Advancing climate and sustainability goals while maintaining a focus on living standards
Combining fossil fuel subsidy reform with a realistic carbon price, or consistent and well-designed incentives, are the ways to encourage investment in renewable carbon technologies. Meanwhile, in order to address potential social dilemmas, there is a need to include meaningful, deliberative public dialogue.
Holistic policy formulation and implementation
Without a holistic approach and understanding of the complex interactions of technologies, value chains, etc., innovation policies may fail. With this in mind, a holistic policy framework has been designed for this report. It may help policy makers construct a strategy connecting supply- and demand-side drivers, and sequence policy implementation. Specifically, this matrix may guide different ministries and agencies as to when and where they need to engage.
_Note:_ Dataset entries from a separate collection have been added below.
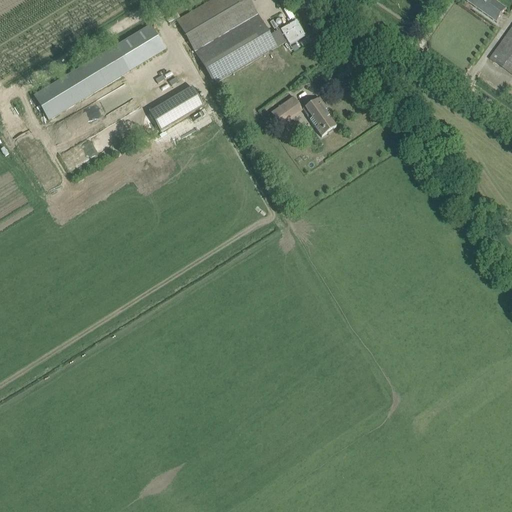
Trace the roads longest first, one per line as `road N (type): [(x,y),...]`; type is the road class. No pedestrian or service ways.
road 1 (track): [(511,266),(310,0)]
road 2 (unclassified): [(511,126),(328,0)]
road 3 (track): [(163,0),(0,100)]
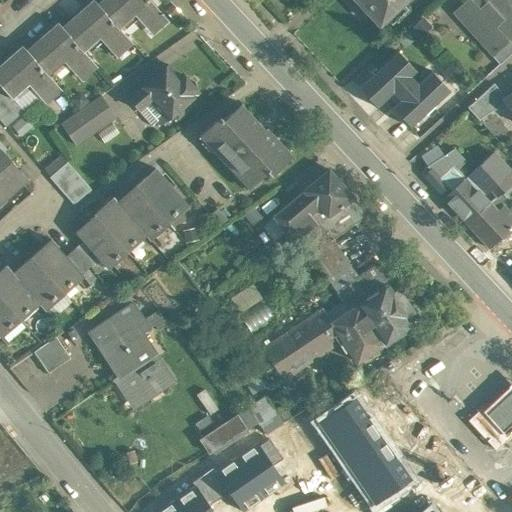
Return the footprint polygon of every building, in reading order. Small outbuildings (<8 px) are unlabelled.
[(93,0),(92,0),(62,27),(84,52),(100,38),(111,51),(126,37),(119,29),(97,4),(93,0)] [(149,0),(100,0),(97,4),(119,29),(136,15),(146,27),(162,14),(149,0)] [(356,0),(379,25),(387,18),(392,23),(407,9),(402,4),(405,0),(356,0)] [(511,13),(500,0),(467,0),(459,8),(456,10),(458,13),(459,13),(491,47),(490,48),(494,52),(497,50),(497,49),(511,35),(511,13)] [(62,27),(58,23),(26,50),(48,76),(64,62),(75,74),(91,60),(84,52),(62,27)] [(26,50),(22,45),(0,64),(0,84),(7,93),(13,99),(29,84),(40,97),(55,83),(48,76),(26,50)] [(418,83),(411,76),(416,70),(397,51),(358,87),(377,107),(393,92),(400,99),(392,107),(411,127),(450,90),(431,70),(418,83)] [(179,77),(168,65),(129,100),(138,110),(150,99),(164,114),(157,120),(161,125),(173,114),(177,118),(194,104),(190,99),(198,92),(196,89),(196,84),(194,80),(190,78),(185,77),(182,74),(179,77)] [(494,83),(467,107),(479,119),(504,102),(501,99),(504,97),(494,83)] [(511,91),(504,97),(501,99),(504,102),(511,112),(511,91)] [(7,93),(0,99),(0,115),(15,102),(13,99),(7,93)] [(101,96),(61,124),(75,145),(115,117),(101,96)] [(15,102),(0,115),(0,120),(5,127),(23,111),(15,102)] [(265,129),(241,103),(223,119),(220,116),(199,135),(200,136),(203,133),(239,171),(236,174),(236,175),(240,172),(251,184),(248,187),(249,188),(267,171),(271,175),(292,155),(266,127),(265,129)] [(0,147),(0,170),(11,161),(0,147)] [(454,148),(427,166),(430,169),(438,178),(453,165),(456,169),(466,161),(454,148)] [(511,173),(492,152),(466,177),(483,195),(491,189),(497,196),(501,192),(511,184),(511,173)] [(11,161),(0,170),(0,204),(28,180),(11,161)] [(67,162),(49,177),(57,186),(75,171),(67,162)] [(188,206),(155,169),(135,185),(169,223),(188,206)] [(466,177),(450,191),(438,178),(430,169),(423,176),(443,197),(443,198),(466,223),(489,202),(483,195),(466,177)] [(328,170),(273,216),(291,241),(299,235),(328,216),(329,216),(354,198),(328,170)] [(75,171),(57,186),(65,195),(83,180),(75,171)] [(83,180),(65,195),(73,204),(91,189),(83,180)] [(511,184),(501,192),(509,201),(511,198),(511,184)] [(169,223),(135,185),(117,202),(142,231),(146,236),(150,240),(169,223)] [(142,231),(117,202),(113,197),(94,214),(127,252),(146,236),(142,231)] [(354,198),(329,216),(328,216),(299,235),(337,292),(341,289),(355,279),(355,278),(357,276),(333,239),(369,214),(354,198)] [(489,202),(466,223),(489,248),(511,226),(511,213),(508,209),(502,215),(489,202)] [(127,252),(94,214),(75,231),(83,240),(99,258),(108,269),(127,252)] [(65,256),(50,239),(31,256),(64,293),(83,277),(81,274),(65,256)] [(99,258),(83,240),(74,248),(90,266),(99,258)] [(90,266),(74,248),(65,256),(81,274),(90,266)] [(64,293),(31,256),(12,272),(36,299),(36,300),(39,304),(45,310),(64,293)] [(36,299),(12,272),(6,265),(0,270),(0,296),(21,320),(39,304),(36,300),(36,299)] [(357,276),(355,278),(355,279),(341,289),(353,307),(331,322),(323,308),(262,348),(283,379),(342,339),(357,362),(384,343),(385,344),(413,325),(412,323),(411,324),(386,287),(386,286),(384,283),(391,278),(382,265),(375,270),(373,266),(357,276)] [(331,316),(346,305),(338,295),(324,307),(331,316)] [(21,320),(0,296),(0,334),(2,337),(21,320)] [(134,303),(101,325),(103,328),(91,336),(117,376),(112,379),(113,381),(119,377),(134,399),(157,384),(156,382),(154,384),(151,379),(153,378),(147,369),(158,361),(140,334),(150,327),(134,303)] [(160,309),(146,314),(150,324),(164,320),(160,309)] [(56,336),(33,351),(48,373),(70,358),(56,336)] [(511,382),(483,410),(506,435),(511,429),(511,382)] [(265,396),(249,407),(255,417),(272,406),(265,396)] [(291,417),(283,404),(274,409),(282,423),(291,417)] [(272,406),(255,417),(258,421),(266,433),(282,423),(274,409),(272,406)] [(249,407),(201,439),(209,452),(258,421),(255,417),(249,407)] [(483,410),(481,408),(468,420),(495,449),(508,437),(506,435),(483,410)] [(258,421),(209,452),(216,462),(169,493),(165,488),(137,511),(317,511),(266,433),(258,421)]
Case studies revealed hybrid technology approaches
This report reflects learning from a series of workshops and 16 case studies. Most of the case studies are not reliant on a single technology and typically illustrate the interplay of chemical and biotechnological solutions. This demonstrates the importance of a multi-disciplinary approach in innovation policies for carbon management.
Some of the case studies address the industries that are considered to be the hardest to abate, in particular chemicals, cement, steel and aviation.
Renewable energy is frequently used as the energy source, and several of the countries that submitted case studies are planning for hydrogen to fuel these technologies. Thereby, the net-zero carbon future will go hand in hand with hydrogen, resulting in the need for high levels of investment in both manufacturing and energy technologies.
Biomass features in thirteen case studies, either directly or indirectly. Meanwhile, alternative feedstocks like waste gases and chemically recycled plastics are being developed to complement biomass as sources of renewable carbon.